I’m planning to use Google Cloud Platform’s Vertex AI for a few projects. So, I was looking through the documentation in the section on rate limits and I came across this:
But I haven’t found any information anywhere about the algorithm that sets these limits. That is, I have two scenarios in my mind:
- First scenario: The limits are at fixed times. For example, between 08:00:00 AM and 08:00:59 AM there are 4 million tokens available and at 08:01:00 AM the tokens are reset.
- Second scenario: The limits move as requests are made.
Or maybe it’s different from the scenarios outlined.

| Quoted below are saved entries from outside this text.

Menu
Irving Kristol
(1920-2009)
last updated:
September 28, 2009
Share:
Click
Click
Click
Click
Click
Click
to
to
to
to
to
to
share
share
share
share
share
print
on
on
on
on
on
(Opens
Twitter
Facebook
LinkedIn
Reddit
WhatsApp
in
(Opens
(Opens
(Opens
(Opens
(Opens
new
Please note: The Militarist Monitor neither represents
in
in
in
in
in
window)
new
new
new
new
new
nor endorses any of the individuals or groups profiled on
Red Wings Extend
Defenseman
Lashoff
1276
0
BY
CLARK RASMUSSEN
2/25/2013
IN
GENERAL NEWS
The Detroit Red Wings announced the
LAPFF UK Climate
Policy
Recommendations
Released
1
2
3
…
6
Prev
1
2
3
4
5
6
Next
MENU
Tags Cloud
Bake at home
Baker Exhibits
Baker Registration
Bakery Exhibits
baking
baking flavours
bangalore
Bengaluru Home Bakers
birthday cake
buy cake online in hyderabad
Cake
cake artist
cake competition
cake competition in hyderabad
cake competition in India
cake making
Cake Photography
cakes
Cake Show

I would appreciate if someone could explain to me how Google calculates it, or if there is a section of the documentation where I can find this since I haven’t seen it.

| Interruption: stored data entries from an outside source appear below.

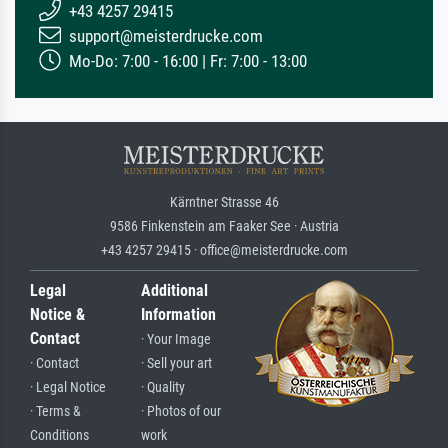
+43 4257 29415
support@meisterdrucke.com
Mo-Do: 7:00 - 16:00 | Fr: 7:00 - 13:00
Kärntner Strasse 46
9586 Finkenstein am Faaker See · Austria
+43 4257 29415 · office@meisterdrucke.com
Legal
Additional
Notice &
Information
Contact
· Your Image
· Contact
· Sell your art
· Legal Notice
· Quality
· Terms &
· Photos of our
Conditions
work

Hi @diegol116, Welcome to the forum !
You can refer to this doc for pricing. Also, you can use Google Cloud’s pricing calculator to estimate the cost.

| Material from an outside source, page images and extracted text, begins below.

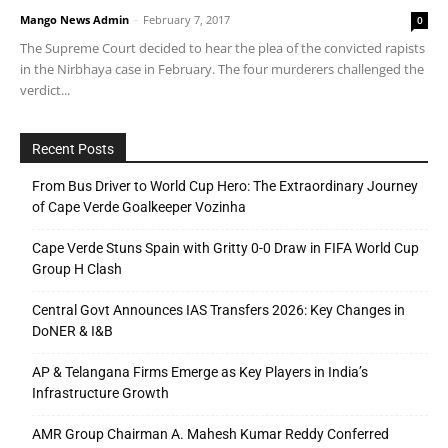
Mango News Admin
-
February 7, 2017
0
The Supreme Court decided to hear the plea of the convicted rapists
in the Nirbhaya case in February. The four murderers challenged the
verdict...
Recent Posts
From Bus Driver to World Cup Hero: The Extraordinary Journey
of Cape Verde Goalkeeper Vozinha
Cape Verde Stuns Spain with Gritty 0-0 Draw in FIFA World Cup
Group H Clash
Central Govt Announces IAS Transfers 2026: Key Changes in
DoNER & I&B
AP & Telangana Firms Emerge as Key Players in India’s
Infrastructure Growth
AMR Group Chairman A. Mahesh Kumar Reddy Conferred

Thank you very much for your reply @Govind_Keshari. The resource is very useful, however, I need the details of the internal rate limit algorithm, for a specific implementation of my company. I have not been able to find the information 
1 Like
Your first method is correct. Rate limits are bounded between fixed times. In the case of a minute-based rate, it is bounded between the clock start and end of a minute. In the case of a daily rate, it is bounded by the clock start and end of a day (ie - midnight) in Mountain View, CA, USA.
2 Likes
I wish it were like that… but after doing a lot of tests, it doesn’t seem to reset the total amount of tokens exactly every minute. I really don’t know how it works.
1 Like
How are you testing it?
The console has a bit of a lag when showing usage. (Last time I tested it, it was about 10-15 minutes.)
I am using directly the Go SDK from vertex. It does not reset tokens at exact times. Unfortunately I did not find any clear pattern to be able to determine which algorithm is used for the rate limit.